═════ Records to process
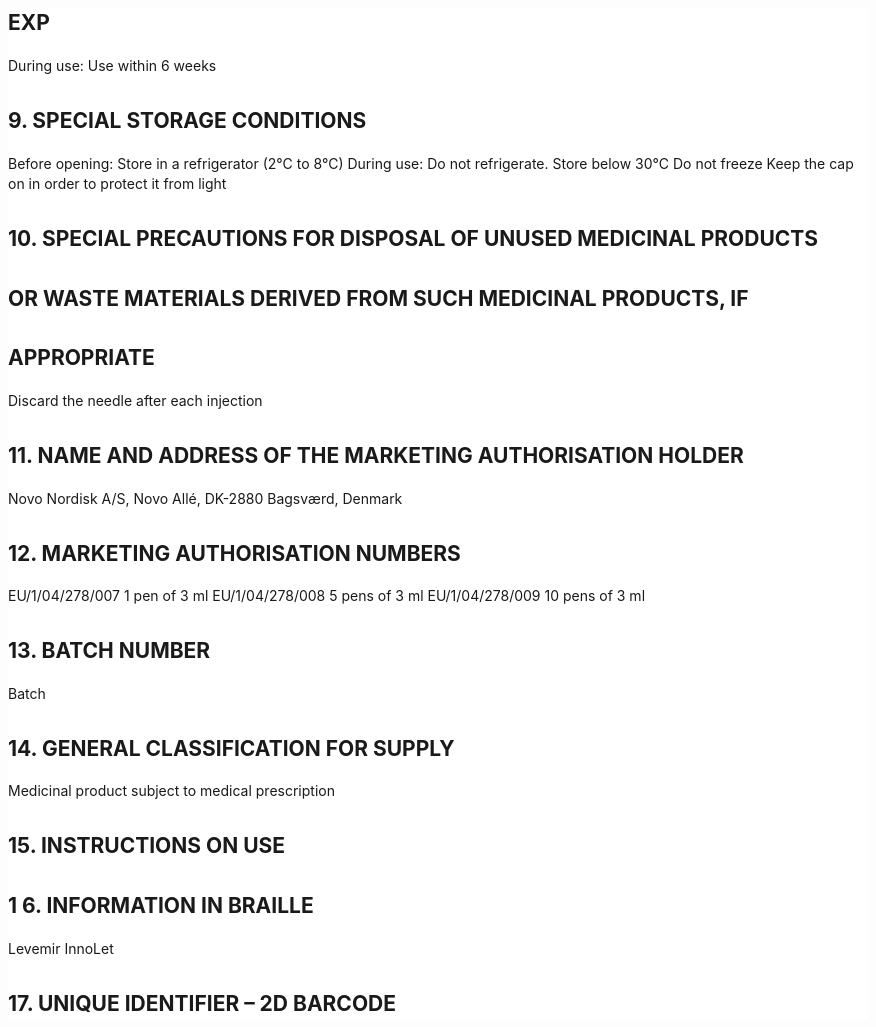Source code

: ## EXP


During use: Use within 6 weeks

## 9. SPECIAL STORAGE CONDITIONS

Before opening: Store in a refrigerator (2°C to 8°C)
During use: Do not refrigerate. Store below 30°C
Do not freeze
Keep the cap on in order to protect it from light

## 10. SPECIAL PRECAUTIONS FOR DISPOSAL OF UNUSED MEDICINAL PRODUCTS

## OR WASTE MATERIALS DERIVED FROM SUCH MEDICINAL PRODUCTS, IF

## APPROPRIATE

Discard the needle after each injection

## 11. NAME AND ADDRESS OF THE MARKETING AUTHORISATION HOLDER

Novo Nordisk A/S, Novo Allé, DK-2880 Bagsværd, Denmark

## 12. MARKETING AUTHORISATION NUMBERS

EU/1/04/278/007 1 pen of 3 ml
EU/1/04/278/008 5 pens of 3 ml
EU/1/04/278/009 10 pens of 3 ml

## 13. BATCH NUMBER

Batch

## 14. GENERAL CLASSIFICATION FOR SUPPLY

Medicinal product subject to medical prescription

## 15. INSTRUCTIONS ON USE

## 1 6. INFORMATION IN BRAILLE

Levemir InnoLet

## 17. UNIQUE IDENTIFIER – 2D BARCODE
══════════
Task objective:
Each line from the top of the records through the one containing "Discard the needle after each injection" needs to be transcribed exactly, without pictures.

Written response:
Source code

: ## EXP


During use: Use within 6 weeks

## 9. SPECIAL STORAGE CONDITIONS

Before opening: Store in a refrigerator (2°C to 8°C)
During use: Do not refrigerate. Store below 30°C
Do not freeze
Keep the cap on in order to protect it from light

## 10. SPECIAL PRECAUTIONS FOR DISPOSAL OF UNUSED MEDICINAL PRODUCTS

## OR WASTE MATERIALS DERIVED FROM SUCH MEDICINAL PRODUCTS, IF

## APPROPRIATE

Discard the needle after each injection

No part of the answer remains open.